* **PROVIDED RECORDS**

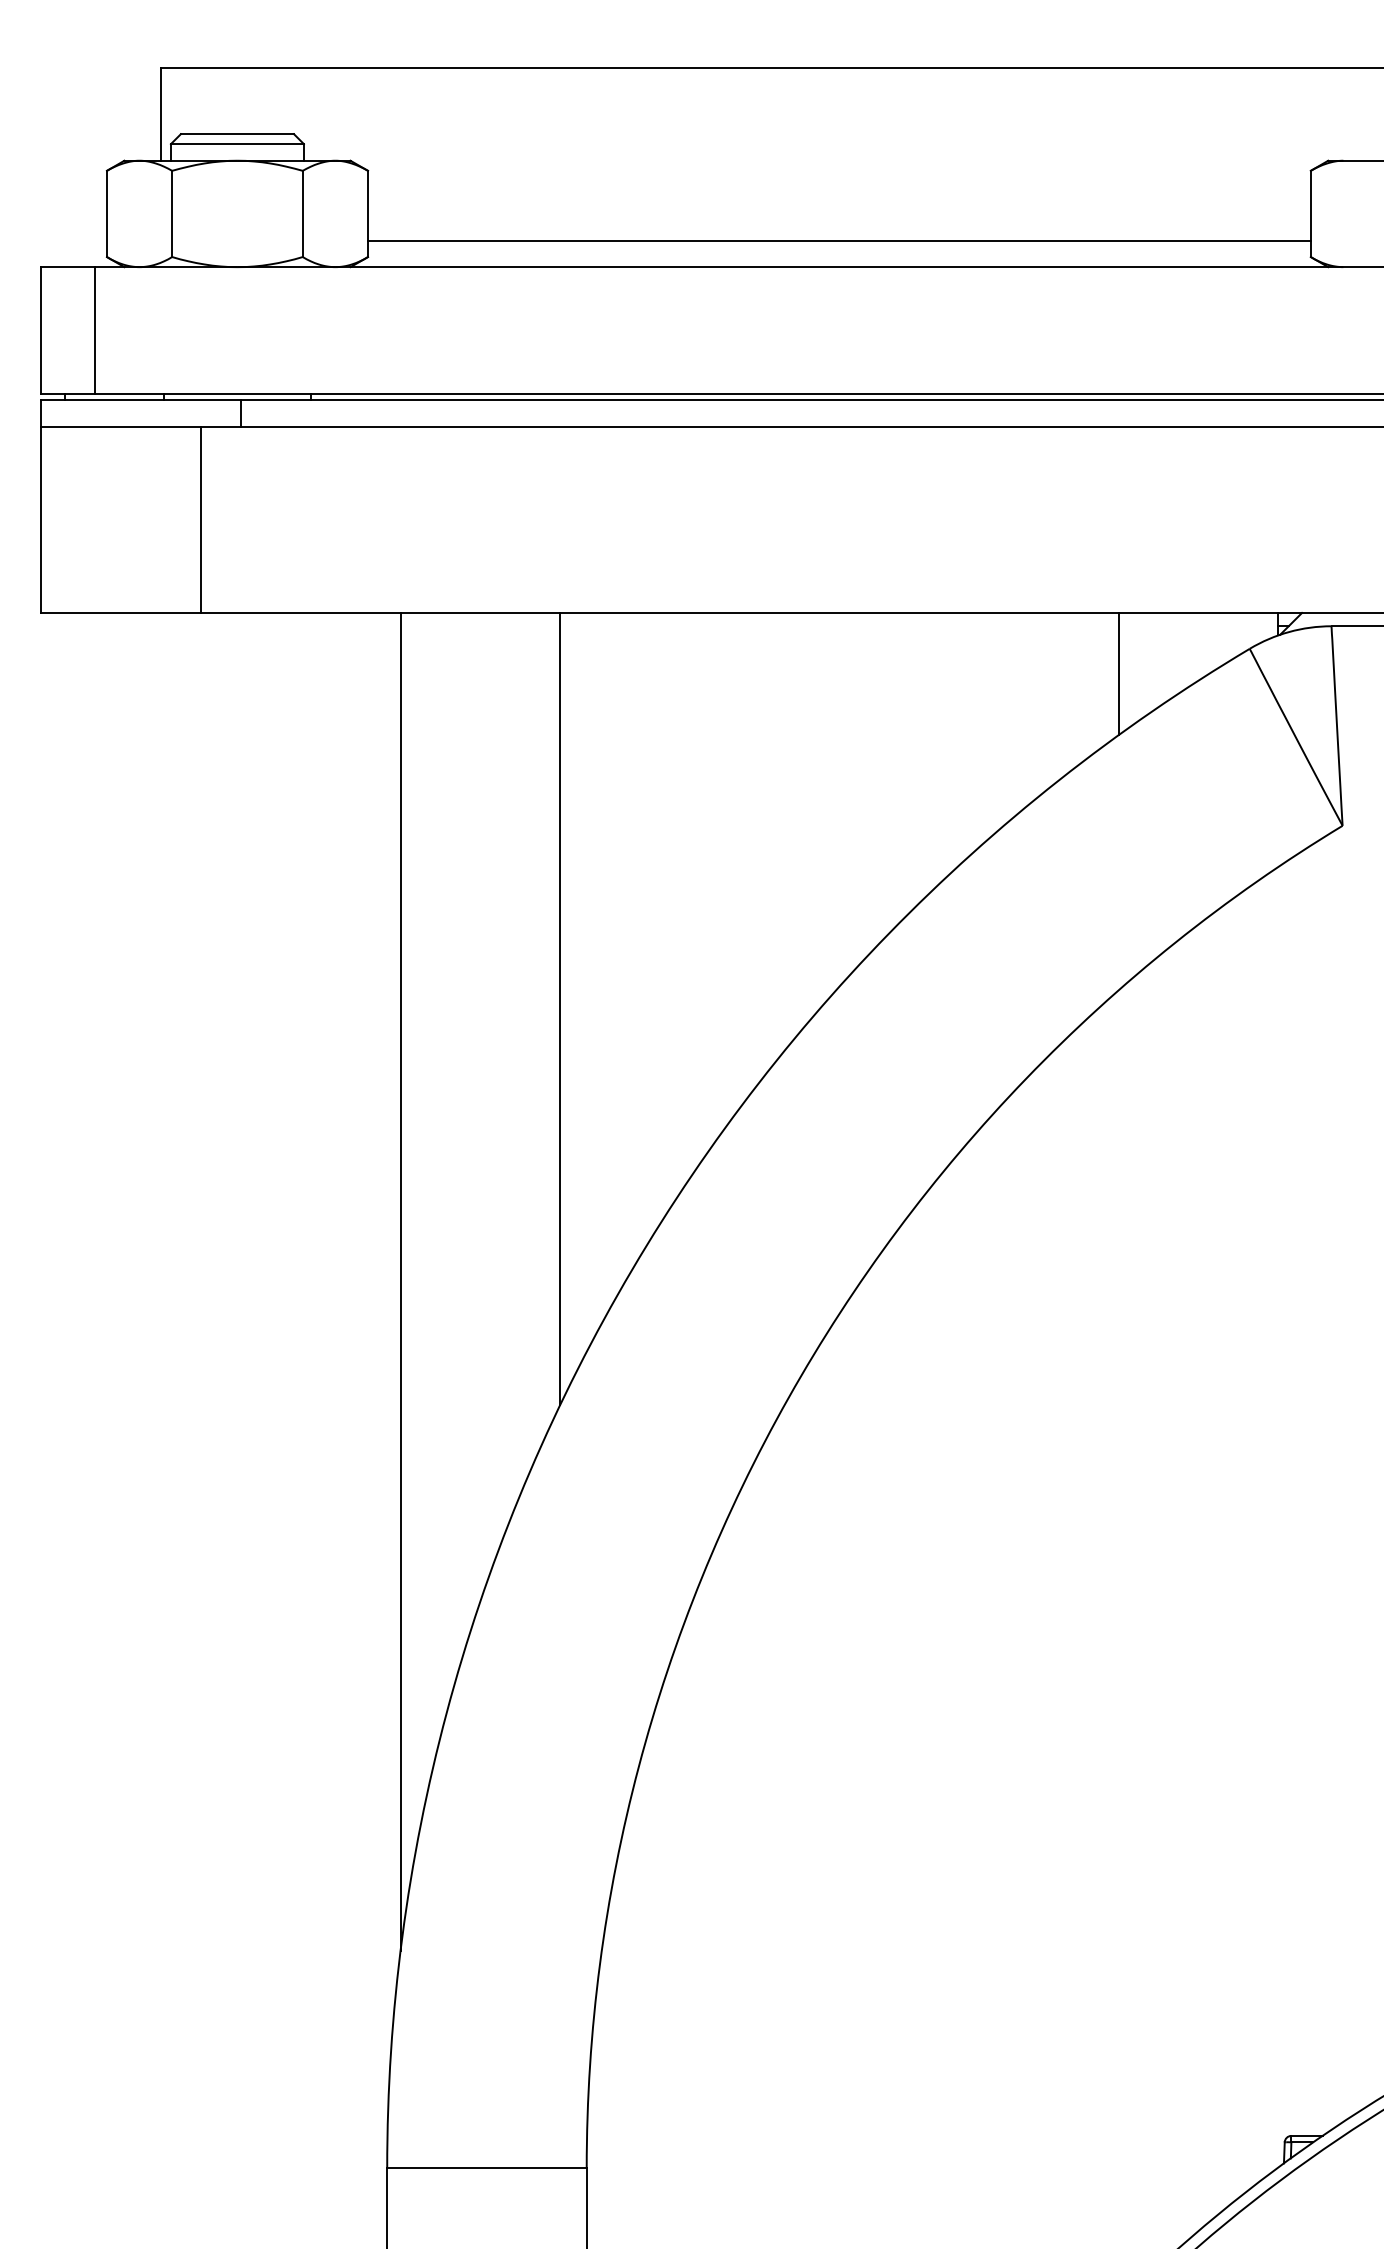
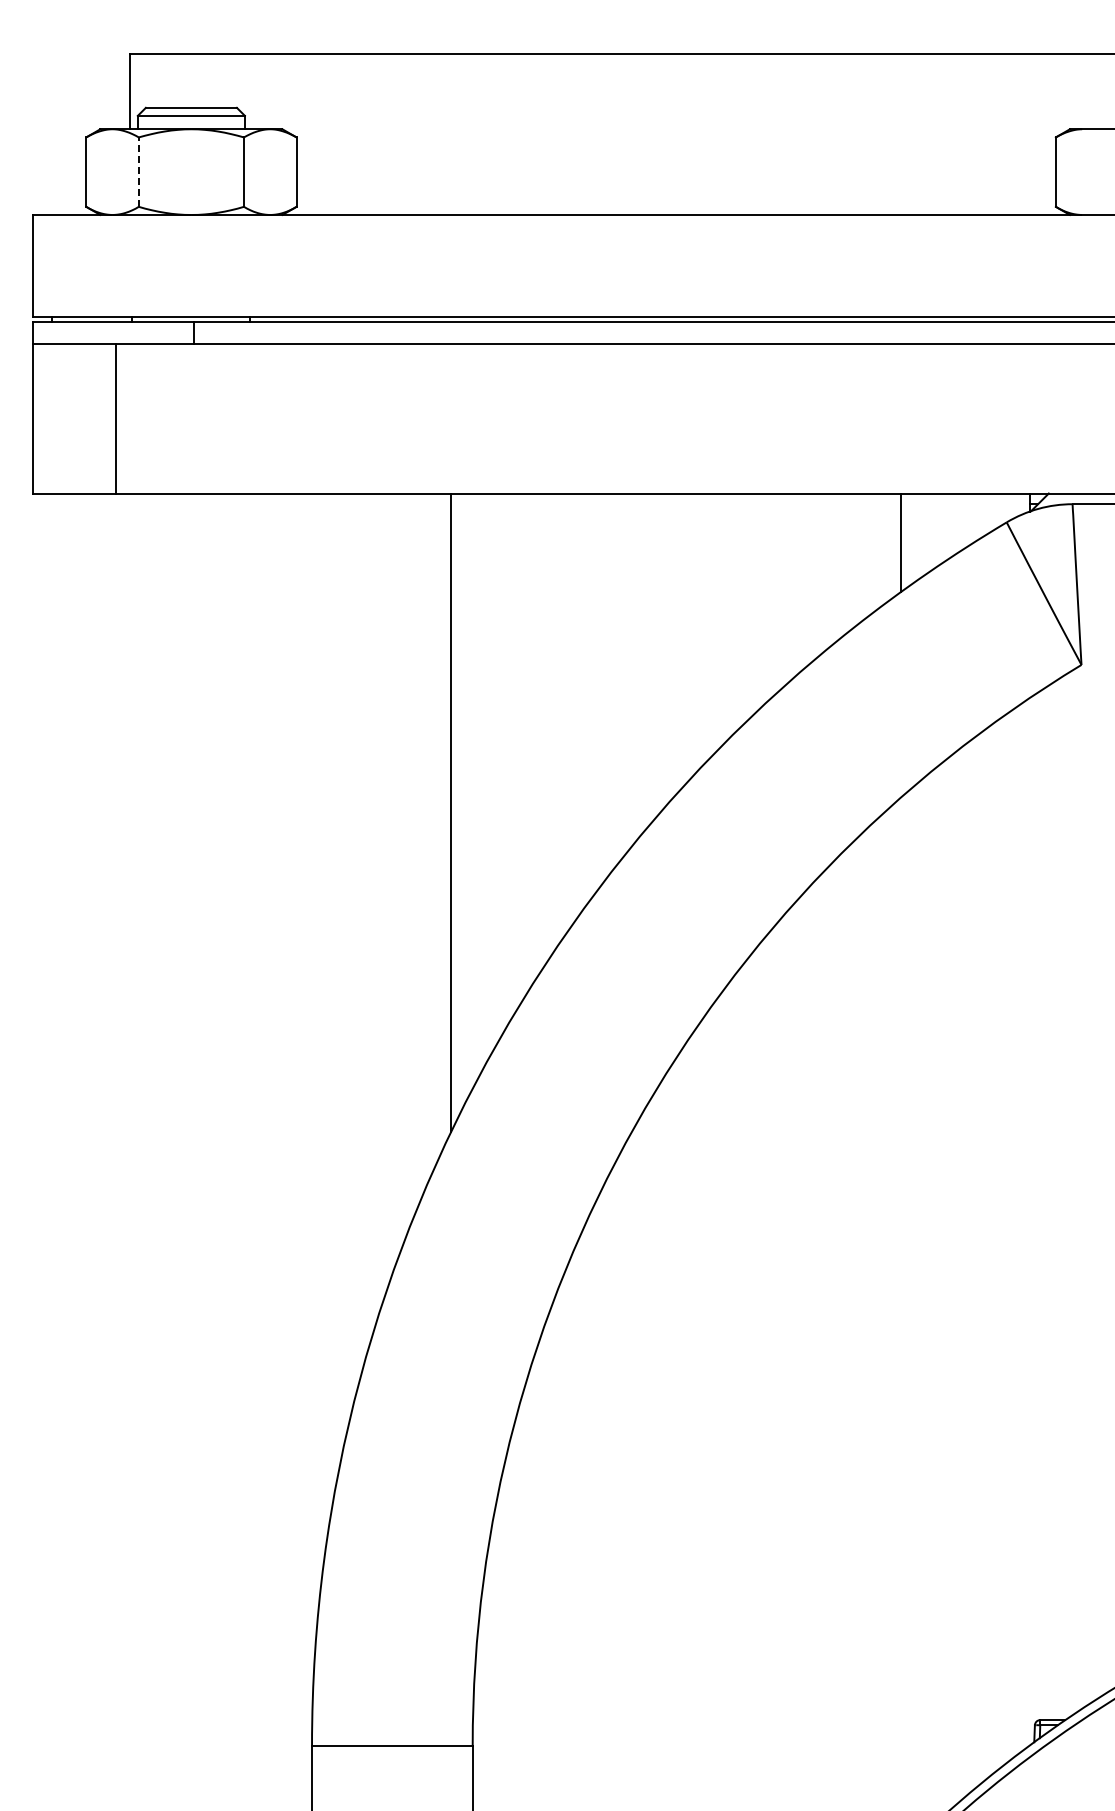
line: (171, 214) -> (138, 172), solid -> dashed
line: (838, 240) -> (675, 193), removed
line: (94, 329) -> (76, 265), removed
line: (201, 519) -> (116, 418), moved
line: (400, 1282) -> (322, 1032), removed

* **DIRECTIONS**
Give back every record above word for word; the pictures have no place in it.

* **RESULT FOR THIS EXERCISE**
line: (171, 214) -> (138, 172), solid -> dashed
line: (838, 240) -> (675, 193), removed
line: (94, 329) -> (76, 265), removed
line: (201, 519) -> (116, 418), moved
line: (400, 1282) -> (322, 1032), removed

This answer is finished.